WeWorkにはデータサイエンティストがおり、会員からのフィードバックや稼働状況などのビッグデータを分析し、空間やオペレーションシステムに反映させながら、会員のユーザー・エクスペリエンスを上げるための「更新」を常に行っている。
例えば会議室。ユーザーの属性情報と会議室の稼働率を反復学習させることで、レイアウトごとに最も適した会議室の数やサイズのパターンを導きだしている。
こうして得られたデータは、デザイナーにフィードバックされる。特定のタイプの空間がうまく機能していることがわかれば、その要素をスタンダードな空間に取り入れる。空間のオーナーでありながら、設計、デザインまでを一手に行うWeWorkのビジネスモデルだからこそ、このように学びを次の設計に生かすことができる。
「10万人」と繋がるグローバルなネットワーク
会員同士の交流イベントも頻繁に開かれる。WeWork側が企画するものもあれば、会員が自主的に開催するものもあり、目的も、カジュアルな交流からビジネスアイデアの交換までさまざまだ。そこでは、給与相場などの生の情報や、専門的なアドバイスまでさまざまなやりとりが飛び交う。開発中の自社製品を試してもらうなどして、マーケティングに活用することも可能だ。
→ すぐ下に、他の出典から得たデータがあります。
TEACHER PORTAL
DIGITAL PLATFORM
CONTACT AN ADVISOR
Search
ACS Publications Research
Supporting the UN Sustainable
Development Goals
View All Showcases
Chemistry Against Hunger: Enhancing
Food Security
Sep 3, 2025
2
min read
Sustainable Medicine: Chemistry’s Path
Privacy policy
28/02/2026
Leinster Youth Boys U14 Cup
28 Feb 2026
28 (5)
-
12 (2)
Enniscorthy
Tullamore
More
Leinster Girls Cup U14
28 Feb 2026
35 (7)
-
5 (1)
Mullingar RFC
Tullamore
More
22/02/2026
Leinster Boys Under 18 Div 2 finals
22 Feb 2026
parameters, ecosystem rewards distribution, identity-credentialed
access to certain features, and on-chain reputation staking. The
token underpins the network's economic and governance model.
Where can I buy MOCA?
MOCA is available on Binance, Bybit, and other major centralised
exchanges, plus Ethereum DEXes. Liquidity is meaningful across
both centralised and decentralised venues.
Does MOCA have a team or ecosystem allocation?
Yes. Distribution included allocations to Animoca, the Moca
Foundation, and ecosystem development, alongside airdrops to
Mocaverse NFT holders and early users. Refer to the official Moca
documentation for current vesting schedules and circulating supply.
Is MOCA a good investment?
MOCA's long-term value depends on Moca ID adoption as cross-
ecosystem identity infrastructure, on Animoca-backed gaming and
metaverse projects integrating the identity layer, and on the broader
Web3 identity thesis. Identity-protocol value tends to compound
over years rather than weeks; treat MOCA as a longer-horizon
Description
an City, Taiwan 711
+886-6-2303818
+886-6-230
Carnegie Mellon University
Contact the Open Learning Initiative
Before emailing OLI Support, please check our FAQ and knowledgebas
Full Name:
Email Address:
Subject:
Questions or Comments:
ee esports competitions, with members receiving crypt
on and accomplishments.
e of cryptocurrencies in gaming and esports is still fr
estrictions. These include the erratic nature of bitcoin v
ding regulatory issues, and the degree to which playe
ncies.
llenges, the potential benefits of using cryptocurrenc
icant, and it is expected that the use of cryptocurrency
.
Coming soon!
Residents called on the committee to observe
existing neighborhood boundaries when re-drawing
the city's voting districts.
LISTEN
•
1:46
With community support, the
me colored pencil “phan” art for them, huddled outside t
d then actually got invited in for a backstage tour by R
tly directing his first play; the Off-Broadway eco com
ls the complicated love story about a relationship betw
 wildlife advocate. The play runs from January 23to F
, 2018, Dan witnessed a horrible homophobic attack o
このような交流はオフィス内にとどまらない。会員は専用のSNSで繋がっており、知りたい情報をポスティングすれば、世界中のさまざまな地域からレスポンス受けることができる。世界125カ所以上の拠点を繋ぐグローバルなネットワークも、彼らの強みである。
WeWorkが提供するのは、単に作業をこなすための「仕事場」ではない。オフィス空間は彼らを繋ぐ「触媒」に過ぎず、真の価値は、情熱や志を持った人々のハブとなるコミュニティ形成にある。
ミゲル・マケルビー◎WeWork共同創業者、チーフ・クリエイティブ・オフィサー。オレゴン大にて建築を専攻。卒業後は日本に渡り、英会話のスタートアップを立ち上げ、のちに売却。2008年にアダム・ニューマンからシェアオフィスの構想を聞き、建築会社の仕事を辞して「グリーンデスク」の創業に携わる。10年にWeWorkを共同創業した後はチーフ・クリエイティブ・オフィサーとして建築、建設及びデザインを取り仕切る。
アダム・ニューマン◎WeWorkCEO。イスラエル出身。2001にニューヨークに移り、08年に地域情報サイト「クレイグリスト」を使って自身のオフィスの又貸しを試みた際にシェアオフィスの着想を得る。エコフレンドリーなオフィスを売りにした「グリーンデスク」創業を経て、10年にミゲル・マケルビーと共にWeWorkを共同創業。16年に「アメリカで最もリッチな40歳以下の起業家」 8位に選出される。